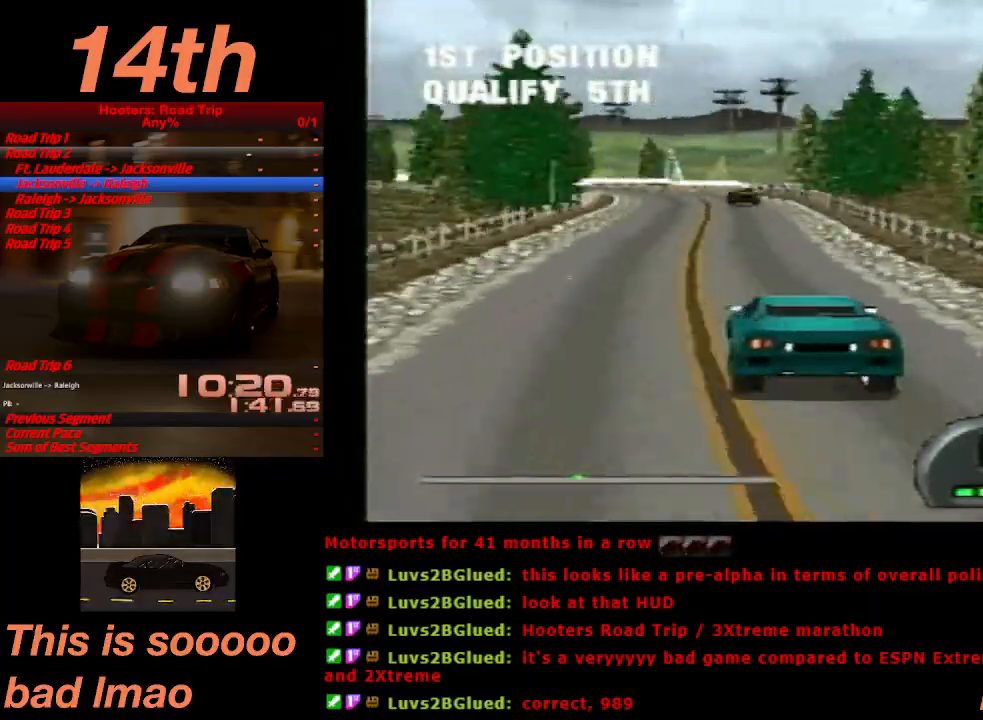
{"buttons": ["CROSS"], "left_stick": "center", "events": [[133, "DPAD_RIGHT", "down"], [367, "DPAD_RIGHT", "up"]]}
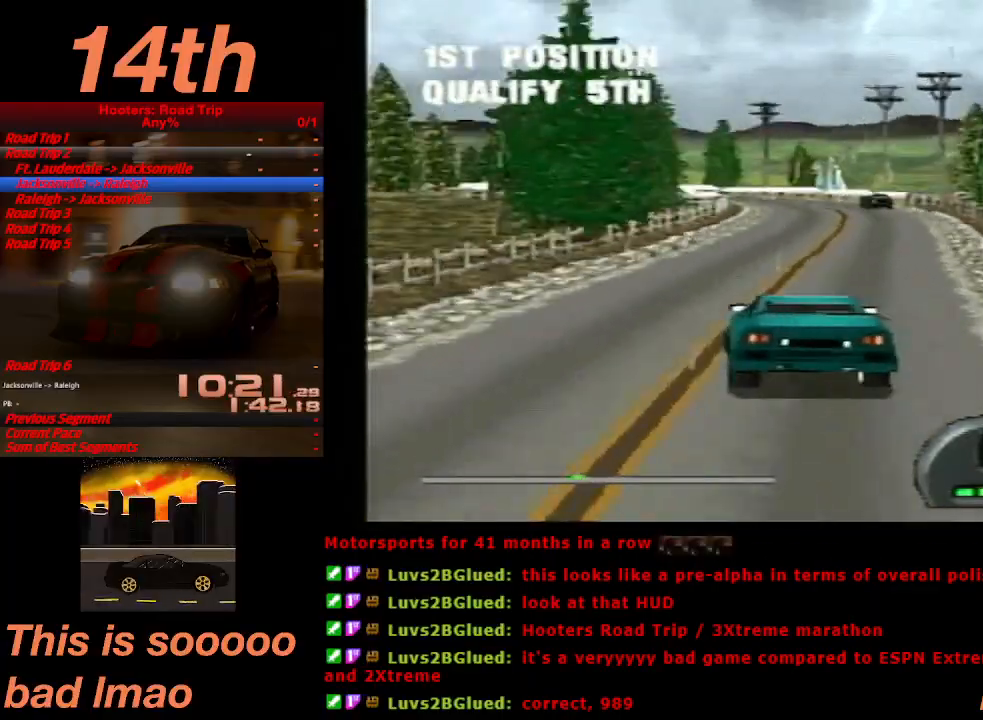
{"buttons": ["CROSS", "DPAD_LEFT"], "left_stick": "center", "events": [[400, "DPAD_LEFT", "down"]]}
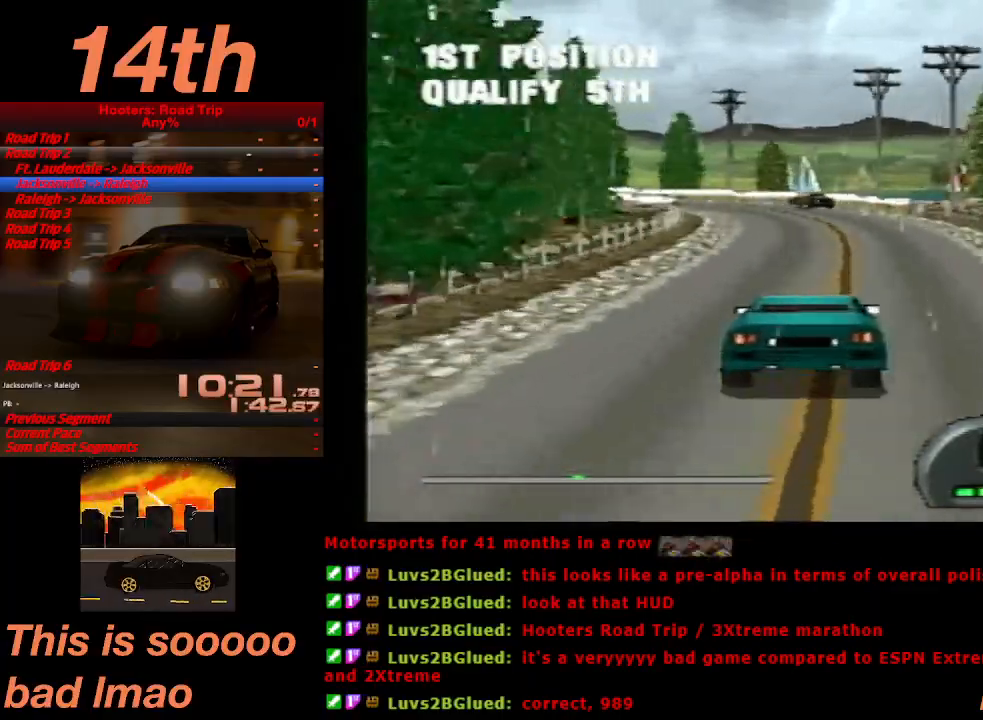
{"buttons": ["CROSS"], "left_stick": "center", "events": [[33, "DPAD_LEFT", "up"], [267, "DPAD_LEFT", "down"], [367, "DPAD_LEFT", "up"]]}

▶ Work instruction
Would you give the material back exactly, minus the pictures?

▶ Exercise output
{"buttons": ["CROSS"], "left_stick": "center", "events": [[133, "DPAD_RIGHT", "down"], [367, "DPAD_RIGHT", "up"]]}
{"buttons": ["CROSS", "DPAD_LEFT"], "left_stick": "center", "events": [[400, "DPAD_LEFT", "down"]]}
{"buttons": ["CROSS"], "left_stick": "center", "events": [[33, "DPAD_LEFT", "up"], [267, "DPAD_LEFT", "down"], [367, "DPAD_LEFT", "up"]]}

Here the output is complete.